For the first time, the rule will require vehicles to protect occupants' heads as well as their torsos. The change is important, since car occupants are at significant risk of head injury when they are struck by sport utility vehicles and other trucks with higher bumpers. In side-impact crashes between cars and light trucks, the occupants of the car are 20 times more likely to be killed, NHTSA says.

NHTSA spokesman Rae Tyson said improved crash test dummies make it possible for NHTSA to estimate the amount of head trauma. The rules also will require automakers to protect different sizes of dummies.

Once the rules are proposed, automakers, safety groups and others will be allowed to comment before NHTSA issues a final rule. It could take four years before the rule results in concrete design changes, which will cost manufacturers millions of dollars.

The Alliance of Automobile Manufacturers, a Washington trade group that represents 10 automakers, hopes NHTSA takes into account an agreement manufacturers made last December to improve side-impact safety.

Under the voluntary agreement, automakers pledged to add side air bags and improve door beams and side bumpers by 2009. They also will consider ways to redesign trucks so that their bumpers are better aligned with cars.

Alliance spokesman Eron Shosteck said automakers will meet that goal because the market demands it. Surveys indicate that consumers are more interested in safety-related technology than any other feature, Shosteck said.

"We have consumer demand for these safety technologies like we've never seen before," Shosteck said.

Safety advocates say changes should be mandated, since automakers have been slow to add safety features on their own. They say NHTSA should act more quickly since the agency has known for years that the side-impact standard was out of date.

"This is a very serious and deadly kind of accident and the current standard is adequate," said R. David Pittle, senior vice president of Consumers Union, which publishes Consumer Reports.

Pittle said NHTSA must ensure that its new crash tests _ which it uses to enforce standards _ approximate crashes between trucks and cars. Current crash tests mimic crashes between cars, he said.

"The current assessment doesn't give you the kind of information you need," he said.

But Runge has been reluctant force requirements on the industry, saying automakers can often work much faster than the government. He also has argued that when technology is mandated, automakers don't have as much incentive to develop even better designs.

Right now, there are several kinds of air bags offered as standard or optional equipment on vehicles. Some inflate from the door and some from the ceiling. Some vehicles offer two separate air bags to protect the torso and head, while others offer one combination bag.

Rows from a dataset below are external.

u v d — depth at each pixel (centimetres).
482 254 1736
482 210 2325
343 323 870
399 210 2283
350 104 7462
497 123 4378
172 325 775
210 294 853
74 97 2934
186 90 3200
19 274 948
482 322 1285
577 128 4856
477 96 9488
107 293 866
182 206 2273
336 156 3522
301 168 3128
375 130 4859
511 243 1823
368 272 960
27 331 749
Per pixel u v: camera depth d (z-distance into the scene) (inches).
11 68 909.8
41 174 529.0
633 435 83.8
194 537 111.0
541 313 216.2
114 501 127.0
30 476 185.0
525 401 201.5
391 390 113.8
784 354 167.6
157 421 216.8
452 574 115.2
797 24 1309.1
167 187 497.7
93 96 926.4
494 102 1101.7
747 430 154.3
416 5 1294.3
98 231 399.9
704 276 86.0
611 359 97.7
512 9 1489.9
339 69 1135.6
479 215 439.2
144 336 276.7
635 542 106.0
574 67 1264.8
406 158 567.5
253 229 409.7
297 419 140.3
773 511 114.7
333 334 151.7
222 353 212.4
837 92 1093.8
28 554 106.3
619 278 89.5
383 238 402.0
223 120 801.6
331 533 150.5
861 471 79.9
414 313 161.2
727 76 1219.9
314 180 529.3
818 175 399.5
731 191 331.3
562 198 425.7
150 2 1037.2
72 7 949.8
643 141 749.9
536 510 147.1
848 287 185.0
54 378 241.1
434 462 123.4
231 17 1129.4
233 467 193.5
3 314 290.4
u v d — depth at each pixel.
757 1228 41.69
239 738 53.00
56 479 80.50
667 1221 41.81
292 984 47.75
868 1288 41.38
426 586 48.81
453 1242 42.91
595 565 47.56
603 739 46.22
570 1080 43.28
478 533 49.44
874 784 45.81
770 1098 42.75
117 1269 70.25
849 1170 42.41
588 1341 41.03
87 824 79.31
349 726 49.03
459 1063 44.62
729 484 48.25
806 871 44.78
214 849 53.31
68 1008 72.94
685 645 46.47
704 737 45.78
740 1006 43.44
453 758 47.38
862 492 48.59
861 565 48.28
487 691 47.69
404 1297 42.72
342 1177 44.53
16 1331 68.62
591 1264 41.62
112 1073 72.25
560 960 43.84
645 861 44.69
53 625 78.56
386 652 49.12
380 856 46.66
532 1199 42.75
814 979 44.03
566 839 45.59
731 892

In 2004, 27 percent of all vehicles have standard side air bags that protected the head; an additional 17 percent offer those air bags as an option, according to the Insurance Institute for Highway Safety, an insurance industry group that does research and crash tests.

The institute says side air bags that protect the head are critical because they have been shown to reduce the number of deaths by up to 45 percent. Side air bags that protect only the torso reduce deaths by only 11 percent, the institute said.